従軍慰安婦、アメリカ下院決議への読売社説2007年08月01日 17:47

 読売新聞の8月1日社説は、アメリカ下院の「従軍慰安婦決議」への抗議的内容だ。そこでは、安倍内閣が繰り返し述べていることの焼き直しだが、他の国だってやっているのに、「なぜ、日本だけが非難決議の対象とされるのだろうか。」と疑問を述べている。論説委員たちにしてはあまりにお粗末な認識というべきだろう。慰安施設が長期的な戦争につきものなのは事実だし、確かに、アメリカ占領政策のときに、アメリカの兵士を対象として「慰安」婦が多数いたことも事実だ。小説の題材などにもたくさんなっている。有名なところでは、松本清張の『点と線』などがある。
 しかし、だから、日本だけがなぜ非難されるのかわからない、という言い方は、まったく日本の慰安婦政策が「特殊」なものだったということを理解していない、歴史的無知をさらけ出したというべきだろう。
 アメリカ占領軍は、アメリカから慰安婦をつれてきたわけではない。読売社説は、ドイツについては、「ドイツ軍にも慰安施設があり、占領された地域の女性が組織的・強制的に徴集された」と主張している。なのに、日本だけが非難されるのはおかしいというわけだ。ドイツについては、また別の観点が必要だが、アメリカとの関連でいえば、日本軍の慰安婦は、日本人を連れていったというところに「独自性」がある。もともとの日本人ならば、日本軍相手ということで、確かに公認の売春制度があった時代である以上、自発的に行った女性もいたかも知れない。しかし、多くの場合は、何らかの強制性あるいはごまかしがあったと考えるのが自然だろう。そもそも、命の保障などまったくない遠い戦地に、好きこのんで行く女性がたくさんいると考えるのは不自然だ。徴兵された兵士だって、赤紙がくるのは嫌だったのであり、国家権力の強制力があったから、戦地に赴いたのだろう。まして、多くの女性が戦地に自発的に行くはずがない。まして、本来の日本人でない植民地の女性は尚更のことだ。
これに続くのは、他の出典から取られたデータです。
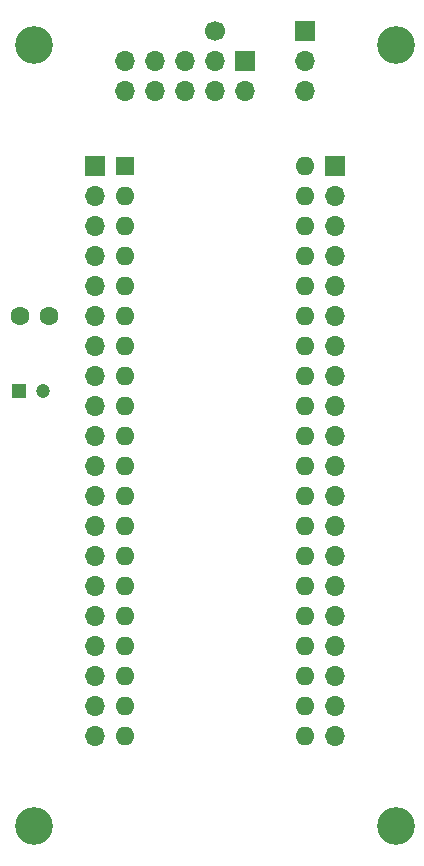
<source format=gbs>
G04 #@! TF.GenerationSoftware,KiCad,Pcbnew,(6.0.7)*
G04 #@! TF.CreationDate,2022-08-25T15:57:15-07:00*
G04 #@! TF.ProjectId,emu6802,656d7536-3830-4322-9e6b-696361645f70,rev?*
G04 #@! TF.SameCoordinates,Original*
G04 #@! TF.FileFunction,Soldermask,Bot*
G04 #@! TF.FilePolarity,Negative*
%FSLAX46Y46*%
G04 Gerber Fmt 4.6, Leading zero omitted, Abs format (unit mm)*
G04 Created by KiCad (PCBNEW (6.0.7)) date 2022-08-25 15:57:15*
%MOMM*%
%LPD*%
G01*
G04 APERTURE LIST*
%ADD10R,1.200000X1.200000*%
%ADD11C,1.200000*%
%ADD12R,1.700000X1.700000*%
%ADD13O,1.700000X1.700000*%
%ADD14C,1.600000*%
%ADD15C,3.200000*%
%ADD16R,1.600000X1.600000*%
%ADD17O,1.600000X1.600000*%
%ADD18C,1.700000*%
G04 APERTURE END LIST*
D10*
X54570000Y-85090000D03*
D11*
X56570000Y-85090000D03*
D12*
X81280000Y-66040000D03*
D13*
X81280000Y-68580000D03*
X81280000Y-71120000D03*
X81280000Y-73660000D03*
X81280000Y-76200000D03*
X81280000Y-78740000D03*
X81280000Y-81280000D03*
X81280000Y-83820000D03*
X81280000Y-86360000D03*
X81280000Y-88900000D03*
X81280000Y-91440000D03*
X81280000Y-93980000D03*
X81280000Y-96520000D03*
X81280000Y-99060000D03*
X81280000Y-101600000D03*
X81280000Y-104140000D03*
X81280000Y-106680000D03*
X81280000Y-109220000D03*
X81280000Y-111760000D03*
X81280000Y-114300000D03*
D12*
X73655000Y-57150000D03*
D13*
X73655000Y-59690000D03*
X71115000Y-57150000D03*
X71115000Y-59690000D03*
X68575000Y-57150000D03*
X68575000Y-59690000D03*
X66035000Y-57150000D03*
X66035000Y-59690000D03*
X63495000Y-57150000D03*
X63495000Y-59690000D03*
D14*
X54610000Y-78740000D03*
X57110000Y-78740000D03*
D15*
X86440000Y-122000000D03*
D16*
X63500000Y-66040000D03*
D17*
X63500000Y-68580000D03*
X63500000Y-71120000D03*
X63500000Y-73660000D03*
X63500000Y-76200000D03*
X63500000Y-78740000D03*
X63500000Y-81280000D03*
X63500000Y-83820000D03*
X63500000Y-86360000D03*
X63500000Y-88900000D03*
X63500000Y-91440000D03*
X63500000Y-93980000D03*
X63500000Y-96520000D03*
X63500000Y-99060000D03*
X63500000Y-101600000D03*
X63500000Y-104140000D03*
X63500000Y-106680000D03*
X63500000Y-109220000D03*
X63500000Y-111760000D03*
X63500000Y-114300000D03*
X78740000Y-114300000D03*
X78740000Y-111760000D03*
X78740000Y-109220000D03*
X78740000Y-106680000D03*
X78740000Y-104140000D03*
X78740000Y-101600000D03*
X78740000Y-99060000D03*
X78740000Y-96520000D03*
X78740000Y-93980000D03*
X78740000Y-91440000D03*
X78740000Y-88900000D03*
X78740000Y-86360000D03*
X78740000Y-83820000D03*
X78740000Y-81280000D03*
X78740000Y-78740000D03*
X78740000Y-76200000D03*
X78740000Y-73660000D03*
X78740000Y-71120000D03*
X78740000Y-68580000D03*
X78740000Y-66040000D03*
D15*
X55800000Y-122000000D03*
X55800000Y-55800000D03*
X86440000Y-55800000D03*
D18*
X71120000Y-54610000D03*
D12*
X60960000Y-66040000D03*
D13*
X60960000Y-68580000D03*
X60960000Y-71120000D03*
X60960000Y-73660000D03*
X60960000Y-76200000D03*
X60960000Y-78740000D03*
X60960000Y-81280000D03*
X60960000Y-83820000D03*
X60960000Y-86360000D03*
X60960000Y-88900000D03*
X60960000Y-91440000D03*
X60960000Y-93980000D03*
X60960000Y-96520000D03*
X60960000Y-99060000D03*
X60960000Y-101600000D03*
X60960000Y-104140000D03*
X60960000Y-106680000D03*
X60960000Y-109220000D03*
X60960000Y-111760000D03*
X60960000Y-114300000D03*
D12*
X78740000Y-54630000D03*
D13*
X78740000Y-57170000D03*
X78740000Y-59710000D03*
M02*

</source>
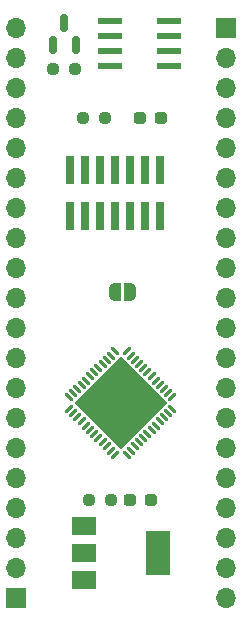
<source format=gbr>
%TF.GenerationSoftware,KiCad,Pcbnew,(6.0.1)*%
%TF.CreationDate,2022-02-14T12:01:51-05:00*%
%TF.ProjectId,demo,64656d6f-2e6b-4696-9361-645f70636258,rev?*%
%TF.SameCoordinates,Original*%
%TF.FileFunction,Soldermask,Top*%
%TF.FilePolarity,Negative*%
%FSLAX46Y46*%
G04 Gerber Fmt 4.6, Leading zero omitted, Abs format (unit mm)*
G04 Created by KiCad (PCBNEW (6.0.1)) date 2022-02-14 12:01:51*
%MOMM*%
%LPD*%
G01*
G04 APERTURE LIST*
G04 Aperture macros list*
%AMRoundRect*
0 Rectangle with rounded corners*
0 $1 Rounding radius*
0 $2 $3 $4 $5 $6 $7 $8 $9 X,Y pos of 4 corners*
0 Add a 4 corners polygon primitive as box body*
4,1,4,$2,$3,$4,$5,$6,$7,$8,$9,$2,$3,0*
0 Add four circle primitives for the rounded corners*
1,1,$1+$1,$2,$3*
1,1,$1+$1,$4,$5*
1,1,$1+$1,$6,$7*
1,1,$1+$1,$8,$9*
0 Add four rect primitives between the rounded corners*
20,1,$1+$1,$2,$3,$4,$5,0*
20,1,$1+$1,$4,$5,$6,$7,0*
20,1,$1+$1,$6,$7,$8,$9,0*
20,1,$1+$1,$8,$9,$2,$3,0*%
%AMRotRect*
0 Rectangle, with rotation*
0 The origin of the aperture is its center*
0 $1 length*
0 $2 width*
0 $3 Rotation angle, in degrees counterclockwise*
0 Add horizontal line*
21,1,$1,$2,0,0,$3*%
%AMFreePoly0*
4,1,22,0.500000,-0.750000,0.000000,-0.750000,0.000000,-0.745033,-0.079941,-0.743568,-0.215256,-0.701293,-0.333266,-0.622738,-0.424486,-0.514219,-0.481581,-0.384460,-0.499164,-0.250000,-0.500000,-0.250000,-0.500000,0.250000,-0.499164,0.250000,-0.499963,0.256109,-0.478152,0.396186,-0.417904,0.524511,-0.324060,0.630769,-0.204165,0.706417,-0.067858,0.745374,0.000000,0.744959,0.000000,0.750000,
0.500000,0.750000,0.500000,-0.750000,0.500000,-0.750000,$1*%
%AMFreePoly1*
4,1,20,0.000000,0.744959,0.073905,0.744508,0.209726,0.703889,0.328688,0.626782,0.421226,0.519385,0.479903,0.390333,0.500000,0.250000,0.500000,-0.250000,0.499851,-0.262216,0.476331,-0.402017,0.414519,-0.529596,0.319384,-0.634700,0.198574,-0.708877,0.061801,-0.746166,0.000000,-0.745033,0.000000,-0.750000,-0.500000,-0.750000,-0.500000,0.750000,0.000000,0.750000,0.000000,0.744959,
0.000000,0.744959,$1*%
G04 Aperture macros list end*
%ADD10RoundRect,0.237500X0.287500X0.237500X-0.287500X0.237500X-0.287500X-0.237500X0.287500X-0.237500X0*%
%ADD11RoundRect,0.237500X0.250000X0.237500X-0.250000X0.237500X-0.250000X-0.237500X0.250000X-0.237500X0*%
%ADD12RoundRect,0.041300X0.943700X0.253700X-0.943700X0.253700X-0.943700X-0.253700X0.943700X-0.253700X0*%
%ADD13FreePoly0,0.000000*%
%ADD14FreePoly1,0.000000*%
%ADD15RoundRect,0.062500X-0.309359X0.220971X0.220971X-0.309359X0.309359X-0.220971X-0.220971X0.309359X0*%
%ADD16RoundRect,0.062500X-0.309359X-0.220971X-0.220971X-0.309359X0.309359X0.220971X0.220971X0.309359X0*%
%ADD17RotRect,5.600000X5.600000X315.000000*%
%ADD18R,2.000000X1.500000*%
%ADD19R,2.000000X3.800000*%
%ADD20R,0.740000X2.400000*%
%ADD21RoundRect,0.150000X0.150000X-0.587500X0.150000X0.587500X-0.150000X0.587500X-0.150000X-0.587500X0*%
%ADD22R,1.700000X1.700000*%
%ADD23O,1.700000X1.700000*%
G04 APERTURE END LIST*
D10*
%TO.C,D2*%
X156232800Y-99669600D03*
X154482800Y-99669600D03*
%TD*%
D11*
%TO.C,R1*%
X152804500Y-99669600D03*
X150979500Y-99669600D03*
%TD*%
%TO.C,R2*%
X152296500Y-67310000D03*
X150471500Y-67310000D03*
%TD*%
D12*
%TO.C,U4*%
X157722000Y-62865000D03*
X157722000Y-61595000D03*
X157722000Y-60325000D03*
X157722000Y-59055000D03*
X152772000Y-59055000D03*
X152772000Y-60325000D03*
X152772000Y-61595000D03*
X152772000Y-62865000D03*
%TD*%
D13*
%TO.C,JP1*%
X153172400Y-82042000D03*
D14*
X154472400Y-82042000D03*
%TD*%
D15*
%TO.C,U1*%
X153183864Y-87064777D03*
X152830311Y-87418330D03*
X152476757Y-87771884D03*
X152123204Y-88125437D03*
X151769651Y-88478990D03*
X151416097Y-88832544D03*
X151062544Y-89186097D03*
X150708990Y-89539651D03*
X150355437Y-89893204D03*
X150001884Y-90246757D03*
X149648330Y-90600311D03*
X149294777Y-90953864D03*
D16*
X149294777Y-91926136D03*
X149648330Y-92279689D03*
X150001884Y-92633243D03*
X150355437Y-92986796D03*
X150708990Y-93340349D03*
X151062544Y-93693903D03*
X151416097Y-94047456D03*
X151769651Y-94401010D03*
X152123204Y-94754563D03*
X152476757Y-95108116D03*
X152830311Y-95461670D03*
X153183864Y-95815223D03*
D15*
X154156136Y-95815223D03*
X154509689Y-95461670D03*
X154863243Y-95108116D03*
X155216796Y-94754563D03*
X155570349Y-94401010D03*
X155923903Y-94047456D03*
X156277456Y-93693903D03*
X156631010Y-93340349D03*
X156984563Y-92986796D03*
X157338116Y-92633243D03*
X157691670Y-92279689D03*
X158045223Y-91926136D03*
D16*
X158045223Y-90953864D03*
X157691670Y-90600311D03*
X157338116Y-90246757D03*
X156984563Y-89893204D03*
X156631010Y-89539651D03*
X156277456Y-89186097D03*
X155923903Y-88832544D03*
X155570349Y-88478990D03*
X155216796Y-88125437D03*
X154863243Y-87771884D03*
X154509689Y-87418330D03*
X154156136Y-87064777D03*
D17*
X153670000Y-91440000D03*
%TD*%
D11*
%TO.C,R6*%
X149756500Y-63144400D03*
X147931500Y-63144400D03*
%TD*%
D18*
%TO.C,U2*%
X150520000Y-101840000D03*
X150520000Y-104140000D03*
D19*
X156820000Y-104140000D03*
D18*
X150520000Y-106440000D03*
%TD*%
D20*
%TO.C,J6*%
X156972000Y-71710000D03*
X156972000Y-75610000D03*
X155702000Y-71710000D03*
X155702000Y-75610000D03*
X154432000Y-71710000D03*
X154432000Y-75610000D03*
X153162000Y-71710000D03*
X153162000Y-75610000D03*
X151892000Y-71710000D03*
X151892000Y-75610000D03*
X150622000Y-71710000D03*
X150622000Y-75610000D03*
X149352000Y-71710000D03*
X149352000Y-75610000D03*
%TD*%
D21*
%TO.C,D9*%
X147944800Y-61135500D03*
X149844800Y-61135500D03*
X148894800Y-59260500D03*
%TD*%
D10*
%TO.C,D1*%
X157085000Y-67310000D03*
X155335000Y-67310000D03*
%TD*%
D22*
%TO.C,J2*%
X162560000Y-59690000D03*
D23*
X162560000Y-62230000D03*
X162560000Y-64770000D03*
X162560000Y-67310000D03*
X162560000Y-69850000D03*
X162560000Y-72390000D03*
X162560000Y-74930000D03*
X162560000Y-77470000D03*
X162560000Y-80010000D03*
X162560000Y-82550000D03*
X162560000Y-85090000D03*
X162560000Y-87630000D03*
X162560000Y-90170000D03*
X162560000Y-92710000D03*
X162560000Y-95250000D03*
X162560000Y-97790000D03*
X162560000Y-100330000D03*
X162560000Y-102870000D03*
X162560000Y-105410000D03*
X162560000Y-107950000D03*
%TD*%
D22*
%TO.C,J3*%
X144780000Y-107945000D03*
D23*
X144780000Y-105405000D03*
X144780000Y-102865000D03*
X144780000Y-100325000D03*
X144780000Y-97785000D03*
X144780000Y-95245000D03*
X144780000Y-92705000D03*
X144780000Y-90165000D03*
X144780000Y-87625000D03*
X144780000Y-85085000D03*
X144780000Y-82545000D03*
X144780000Y-80005000D03*
X144780000Y-77465000D03*
X144780000Y-74925000D03*
X144780000Y-72385000D03*
X144780000Y-69845000D03*
X144780000Y-67305000D03*
X144780000Y-64765000D03*
X144780000Y-62225000D03*
X144780000Y-59685000D03*
%TD*%
M02*

</source>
つまり、自発的であるにせよ、あるいは強制的でるにせよ、通常戦地となっている現地の女性が行うのが普通の形態であるのに、日本軍はそれを植民地も含めた日本から調達したことが、「強制性」を否定しがたいものにしているのであり、それを「自発的だった」「強制はなかった」などということはごまかし以外のものではないのである。
 さて、現地(占領地)の女性を強制的に駆りだすことは、戦争である以上歴史的には繰り返されてきたことだろう。日本もインドネシアでオランダ人女性に強制したことで、今尚オランダ人から非難されているわけである。(読売新聞はインドネシアも強制はなかったと考えているのだろうか。)
 では、何故ドイツが非難されず、日本が非難されているのか。現地部分についてはおかしいではないか、という疑問は確かに論理的には成り立つ。しかし、読売新聞論説委員であれば、その理由は百も承知だろう。少なくともドイツは、日本よりも明確に戦争責任を認め、賠償責任を果たしてきた。欺瞞的なやり方だという批判もあるが、少なくとも日本よりは、その点で国際社会に理解されていることは確かだ。
 何故今日本が非難されているのか、それは、安倍内閣が、責任逃れの発言したからだろう。もちろん、安倍首相や読売新聞の「歴史認識」が正しいわけではない。強制性があったという認識の方が真実に近いと考えるべきだ。そうした責任逃れをしているから非難される。ごく当たり前のことではないか。